Since the traditional UT systems are well understood, and their basic technology easily accessible to both new manufacturers and their clients alike, it is very important to peel back the IP curtains on EMAT and what part of EMAT tech is directly translatable to current UT standards.
The simple fact that EMAT produces ultrasonic waves in steel is not enough to classify it as a conventional UT system. How those waves are produced, and possibly even more important how the reflections from defects are read by the system, is of outpost importance.
If EMAT is to be considered as a replacement of UT systems everywhere, then it should answer some basic UT type questions regarding its technology. More importantly, these questions should be asked of any EMAT manufacturer with clear answers provided.

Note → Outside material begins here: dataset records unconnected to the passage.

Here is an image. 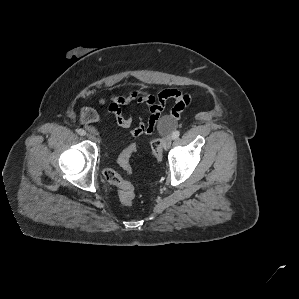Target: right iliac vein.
<instances>
[{
    "instance_id": "right-iliac-vein-1",
    "label": "right iliac vein",
    "mask_w": 299,
    "mask_h": 299,
    "mask_svg": "<svg viewBox=\"0 0 299 299\" xmlns=\"http://www.w3.org/2000/svg\"><path fill=\"white\" fill-rule=\"evenodd\" d=\"M90 140H95V136L94 135H92V134H87L86 135Z\"/></svg>"
}]
</instances>
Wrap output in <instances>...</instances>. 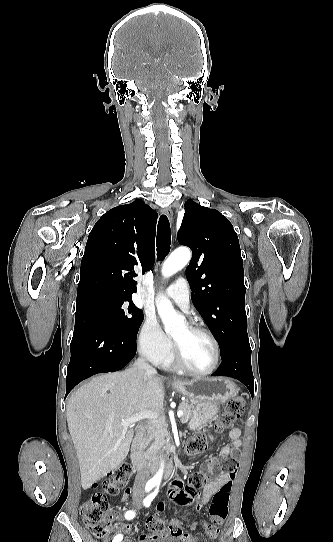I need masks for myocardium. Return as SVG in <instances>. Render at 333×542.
Here are the masks:
<instances>
[{
	"instance_id": "1",
	"label": "myocardium",
	"mask_w": 333,
	"mask_h": 542,
	"mask_svg": "<svg viewBox=\"0 0 333 542\" xmlns=\"http://www.w3.org/2000/svg\"><path fill=\"white\" fill-rule=\"evenodd\" d=\"M188 328L192 332L204 335L205 337H207L212 342L213 347H214V352H215V358H214V362H213L212 366L210 368H208L207 370H204V371H196V370L191 369L184 362V360L182 359V357L180 355V352H179L178 348L176 347L174 342H172L171 340H170V350H169L170 358L173 361V363L181 371H183V372H185V373H187L189 375H192V376H207V375H210L217 369V367L219 366V363H220V359H221L220 344H219L218 340L216 339V337L213 335V333L211 331H209L208 329H206V328H204V327H202V326H200L198 324H191V325L188 326Z\"/></svg>"
}]
</instances>
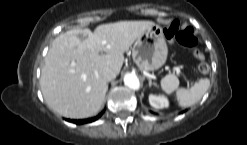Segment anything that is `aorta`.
Returning a JSON list of instances; mask_svg holds the SVG:
<instances>
[{
  "mask_svg": "<svg viewBox=\"0 0 247 145\" xmlns=\"http://www.w3.org/2000/svg\"><path fill=\"white\" fill-rule=\"evenodd\" d=\"M124 83L127 87L133 89V90H138L140 87V82L139 79L137 78L136 75L128 73L124 77Z\"/></svg>",
  "mask_w": 247,
  "mask_h": 145,
  "instance_id": "aorta-1",
  "label": "aorta"
}]
</instances>
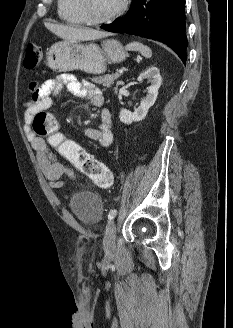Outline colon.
<instances>
[{"mask_svg": "<svg viewBox=\"0 0 233 328\" xmlns=\"http://www.w3.org/2000/svg\"><path fill=\"white\" fill-rule=\"evenodd\" d=\"M42 59V48L30 43L26 48L24 68L35 69ZM34 133L45 139L63 157L76 166L80 171L92 179L101 188H110L113 184V175L103 163L94 159L77 143L66 139L59 131L58 118L55 114L40 111L32 119Z\"/></svg>", "mask_w": 233, "mask_h": 328, "instance_id": "colon-1", "label": "colon"}]
</instances>
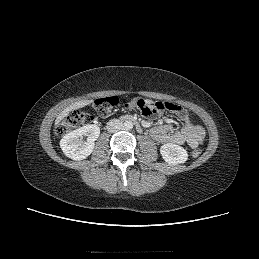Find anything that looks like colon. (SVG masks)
Wrapping results in <instances>:
<instances>
[{"mask_svg":"<svg viewBox=\"0 0 259 259\" xmlns=\"http://www.w3.org/2000/svg\"><path fill=\"white\" fill-rule=\"evenodd\" d=\"M119 99L115 96L97 99L93 103V108L96 113L101 117L109 116L118 105ZM127 108H137L142 115L150 117L161 115L165 111H172L176 109V105L164 101H151L142 97H137L126 104ZM94 118L81 111H73L69 113L58 125L57 134L64 135L79 127L90 125L93 123ZM201 155L200 149L192 151V157L198 158Z\"/></svg>","mask_w":259,"mask_h":259,"instance_id":"colon-1","label":"colon"}]
</instances>
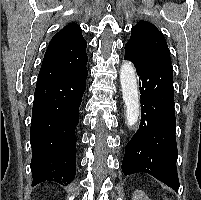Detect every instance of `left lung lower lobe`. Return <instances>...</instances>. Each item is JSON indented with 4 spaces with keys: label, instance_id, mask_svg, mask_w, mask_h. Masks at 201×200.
Listing matches in <instances>:
<instances>
[{
    "label": "left lung lower lobe",
    "instance_id": "1",
    "mask_svg": "<svg viewBox=\"0 0 201 200\" xmlns=\"http://www.w3.org/2000/svg\"><path fill=\"white\" fill-rule=\"evenodd\" d=\"M134 65L139 76L141 123L126 145L122 172L148 173L178 191L172 66Z\"/></svg>",
    "mask_w": 201,
    "mask_h": 200
}]
</instances>
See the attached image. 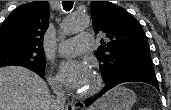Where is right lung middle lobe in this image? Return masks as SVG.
Here are the masks:
<instances>
[{"label":"right lung middle lobe","instance_id":"dd1d6c3e","mask_svg":"<svg viewBox=\"0 0 171 110\" xmlns=\"http://www.w3.org/2000/svg\"><path fill=\"white\" fill-rule=\"evenodd\" d=\"M10 65L23 66L44 75V50L23 47L15 43H2L0 44V67Z\"/></svg>","mask_w":171,"mask_h":110}]
</instances>
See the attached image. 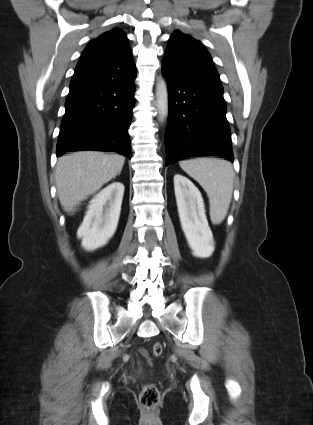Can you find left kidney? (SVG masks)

Yes, API 5CT does not reference any specific ultrasonic testing technique to be used for inspection, but there are a few standards that are referenced in 5CT such as ASTM E213 and E273. As such a minimum signal to noise ration SNR of 3, and a repeatability of better than 10% should be maintained by the NDT system, to say the least. Testing from both sides with a minimum of 4 test heads, 2 ID and 2 OD, is another requirement in the referenced standards to be met as well. We elaborate on these requirements further down in the article.
For a traditional UT system (excluding PA to a degree), the size of the transducer crystal is on average around 10mm in diameter or there about. This means that a 1” long notch presented for calibration might as well be the length of a bus. This is the case in part due to a much smaller probe element compared to the notch size, producing a system response that is linear to the notch depth not its length and
EMAT sensors are of comparable size to the notch itself. This means the signal received from a notch is proportional to its length not depth, up to a notch length equal to the EMAT sensor length. Therefore, a shorter defect of identical depth will produce a lower signal.
It’s worth noting that inclusions, hook cracks, penetrators and the like are much smaller in size compared to the notch length. Just being able to detect a beautifully machined long notch doesn’t suffice as defects come in all shapes, sizes, lengths, and orientations.
Finding out the linearity of the system with the notch depth and NOT its length is critical when choosing an EMAT over a UT system.
Detecting notches and detecting typical defects to the manufacturing process is what sets the product quality apart from your competition. Ask your EMAT or UT equipment supplier to show you some typical defects found and perhaps some more exotic defects they picked up that aren’t the length or as well defined as the calibration notch. After all we all need to comply with API 5CT 10.15.4.a and b no?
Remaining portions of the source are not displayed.